Mit quietschenden Reifen kommt der Wagen am Waldesrand zum stehen. Der Fluss ist durch die dichte Bewucheurng nur zu erahnen, aber das rauschen des Wassers erfüllt den Moment. Gemeinsam machen wir uns auf den Weg zum Fluss.                                                                            

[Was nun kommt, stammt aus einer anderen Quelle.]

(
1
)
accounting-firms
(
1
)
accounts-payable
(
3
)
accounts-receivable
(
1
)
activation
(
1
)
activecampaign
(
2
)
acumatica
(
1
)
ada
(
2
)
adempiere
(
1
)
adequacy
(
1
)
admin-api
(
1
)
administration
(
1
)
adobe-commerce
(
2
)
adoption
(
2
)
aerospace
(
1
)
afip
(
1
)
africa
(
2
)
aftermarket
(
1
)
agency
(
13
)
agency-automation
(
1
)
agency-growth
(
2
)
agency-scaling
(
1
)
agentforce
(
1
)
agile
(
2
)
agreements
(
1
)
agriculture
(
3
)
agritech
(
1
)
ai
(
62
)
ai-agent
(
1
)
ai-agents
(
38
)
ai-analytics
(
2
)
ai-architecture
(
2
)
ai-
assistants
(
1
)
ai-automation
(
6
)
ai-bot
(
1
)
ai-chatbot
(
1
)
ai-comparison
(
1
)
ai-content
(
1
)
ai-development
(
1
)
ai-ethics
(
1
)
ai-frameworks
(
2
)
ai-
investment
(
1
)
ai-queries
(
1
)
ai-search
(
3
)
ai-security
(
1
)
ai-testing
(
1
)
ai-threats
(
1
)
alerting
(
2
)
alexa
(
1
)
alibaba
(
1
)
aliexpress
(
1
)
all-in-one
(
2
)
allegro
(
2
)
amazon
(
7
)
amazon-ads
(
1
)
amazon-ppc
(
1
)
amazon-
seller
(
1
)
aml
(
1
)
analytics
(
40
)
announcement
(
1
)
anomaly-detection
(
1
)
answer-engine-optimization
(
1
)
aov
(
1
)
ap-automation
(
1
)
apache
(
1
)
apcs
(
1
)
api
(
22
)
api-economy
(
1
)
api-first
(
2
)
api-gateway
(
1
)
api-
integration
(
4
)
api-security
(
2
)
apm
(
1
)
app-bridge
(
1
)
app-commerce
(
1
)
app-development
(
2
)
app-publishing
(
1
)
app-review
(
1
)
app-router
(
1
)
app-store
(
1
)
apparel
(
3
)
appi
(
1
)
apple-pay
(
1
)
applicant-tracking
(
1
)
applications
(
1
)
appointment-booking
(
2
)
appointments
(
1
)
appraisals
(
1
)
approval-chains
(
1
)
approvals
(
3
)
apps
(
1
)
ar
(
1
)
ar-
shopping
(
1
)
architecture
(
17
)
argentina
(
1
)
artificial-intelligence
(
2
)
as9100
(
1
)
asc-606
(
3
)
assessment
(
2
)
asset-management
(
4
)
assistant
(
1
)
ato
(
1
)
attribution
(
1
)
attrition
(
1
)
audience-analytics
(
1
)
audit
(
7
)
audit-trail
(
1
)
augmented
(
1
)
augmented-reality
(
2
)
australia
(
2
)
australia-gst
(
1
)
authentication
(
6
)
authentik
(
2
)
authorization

„Es wurden neue Spuren gesichtet, frische. Wahrscheinlich die des Mörders. Höchstens ein paar Stunden alt. Das Profil passt auf das unserer ersten Spuren.“ beginnt Clive mich aufzuklären. Erst jetzt fällt mir auf, dass ich die gesamte Fahrt so gedankenversunken war, dass ich vergessen habe worum es geht, warum wir hier sind. „Meinst du, dass ist eine Gute Idee? Ich meine, es dämmert schon und wir müssen noch viele Meilen laufen um überhaupt an die Richtige Stelle des Flusses zu gelangen.“ frage ich besorgt. „Seit wann hast du denn Angst, Liv? Außerdem hat die Polizei eine Zeltstadt errichtet um vor Ort zu sein. Dort können wir mit Sicherheit unterkommen.“ versucht er mich zu beruhigen. Vergeblich. Ich weiß nicht ob ich das bin oder das Gehirn mich so sehr beeinflusst, aber irgendetwas sagt mir, dass ich umkehren sollte. Das ich nicht in den Wald zum Fluss gehen sollte. Das ich nach Hause fahren sollte um mich in Majors Arme zu legen. Ich spüre wie meine Beine schwer werden und mein Körper sich mit aller Kraft zu wehren versucht. Jeder Schritt wird etwas schleppender und meine Gedanken rasen. Schweiß bildet sich auf meiner blassen Haut und ich fange an zu zittern. ,Einfach weiterlaufen, Liv, einfach weiterlaufen ´versuche ich mich selbst zu beruhigen. Dann sind wir auch schon angekommen. Der Fluss plätschert genau vor meinen Füßen über die glatten riesigen Felsen die immer kleiner werden und im Flussbett nur noch als Sandgestein daliegen. Wie das Leben, denke ich und halte einen Finger in das Wasser. Trotz des warmen Sommerabends ist das Wasser kalt. Ich schaudere und schaue weiter nach oben. Aus den Bergen erstreckt sich nur ein paar Kilometer weiter von hier ein gigantischer Wasserfall. Ich setzte mich auf einen der Steine und genieße die Natur. Vielleicht war es doch gar nicht so schlecht hier herzukommen. „Pause machen wir später“ rüttelt Clive an meinen Schultern. „Der Mörder wartet nicht auf uns.“ Mit den Worten machen wir uns auf den Weg zu den Polizisten. ,Vielleicht wartet er doch´, denke ich.